Morgen würde sie heiraten. Sierra betrachtete das Kleid, das schneeweiß wie ein schaumiges Baiser an ihrem Kleiderschrank hing, und versuchte, die aufkommende Nervosität zu unterdrücken. Es war richtig, was sie tat. Sie musste es tun. Sie hatte gar keine andere Wahl.

Sierra presste die Hand auf ihren nervösen Magen und wandte sich zum Fenster um. Ihr Blick schweifte über den dunklen Garten der Villa ihres Vaters, die an der Via Marinai Alliata in Palermo lag. Es war eine stille, heiße Sommernacht. In der Stille lag etwas Erwartungsvolles, fast schon Unheimliches.

Zuvor hatte sie mit ihren Eltern und Marco Ferranti, ihrem Bräutigam, zu Abend gegessen. Sie hatten zwanglos geplaudert, und Marcos Blick war wie eine zärtliche Liebkosung, wie ein Versprechen gewesen.

Während der drei Monate dauernden Brautwerbung hatte er sich ihr gegenüber durchaus liebenswürdig verhalten, sanft und geduldig, niemals aufbrausend und drängend. Außer vielleicht das eine Mal, als sie durch den Garten schlenderten und er sie im Schatten eines Baumes küsste. Der Kuss war hart und fordernd gewesen. Zu ihrem eigenen Erstaunen hatte sie das Ganze als sehr erregend empfunden.

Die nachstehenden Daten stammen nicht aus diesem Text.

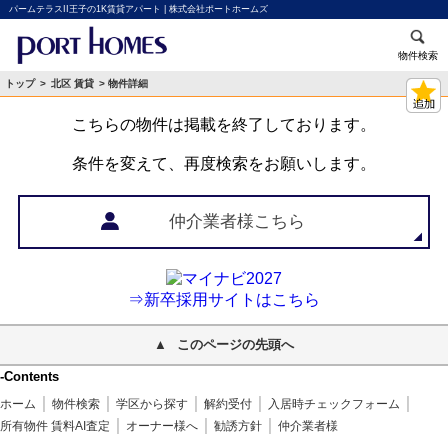
パームテラスII王子の1K賃貸アパート | 株式会社ポートホームズ
物件検索
トップ
>
北区 賃貸
> 物件詳細
こちらの物件は掲載を終了しております。
条件を変えて、再度検索をお願いします。
仲介業者様こちら
⇒新卒採用サイトはこちら
このページの先頭へ
-Contents
ホーム
物件検索
学区から探す
解約受付
入居時チェックフォーム
所有物件 賃料AI査定
オーナー様へ
勧誘方針
仲介業者様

Wieder zog sich ihr Magen zusammen, aber diesmal war eine ganz andere Art von Furcht der Grund dafür. Sie war neunzehn, und ihr Verlobter hatte sie erst ein paarmal geküsst. Was das Schlafzimmer und alles, was dort geschehen würde, betraf, war sie völlig unerfahren. Nach jenem äußerst angenehmen Überfall unter der Platane hatte Marco ihr versprochen, in der Hochzeitsnacht geduldig und sanft mit ihr zu sein.

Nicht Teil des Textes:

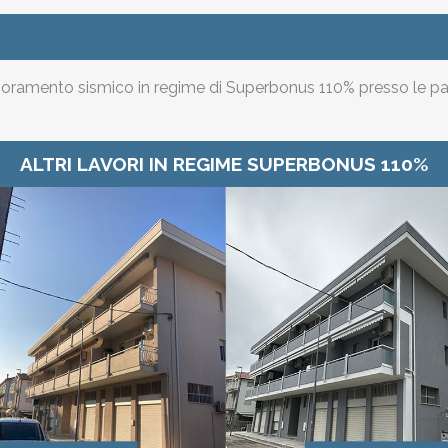
iglioramento sismico in regime di Superbonus 110% presso le p
ALTRI LAVORI IN REGIME SUPERBONUS 110%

Sie glaubte ihm. Sie wollte ihm glauben. Es war ein Schritt auf dem Weg, sich ihre Zukunft und ihre Freiheit zu sichern. Und doch … Sierras Blick ruhte auf dem nächtlichen Garten, während ihre Nerven verrücktspielten und der Zweifel sich heimlich und heimtückisch in ihr Herz schlich. Kannte sie Marco Ferranti wirklich? Das erste Mal gesehen hatte sie ihn im Hof des Palazzos. Eine Katze hatte sich an sein Bein geschmiegt, und Marco war auf die Knie gegangen, um das Tier zu streicheln. Ihr Vater hätte es mit einem Tritt zur Seite befördert. Dass Marco so etwas wie Güte zeigte, hatte in ihr einen Funken Hoffnung geweckt.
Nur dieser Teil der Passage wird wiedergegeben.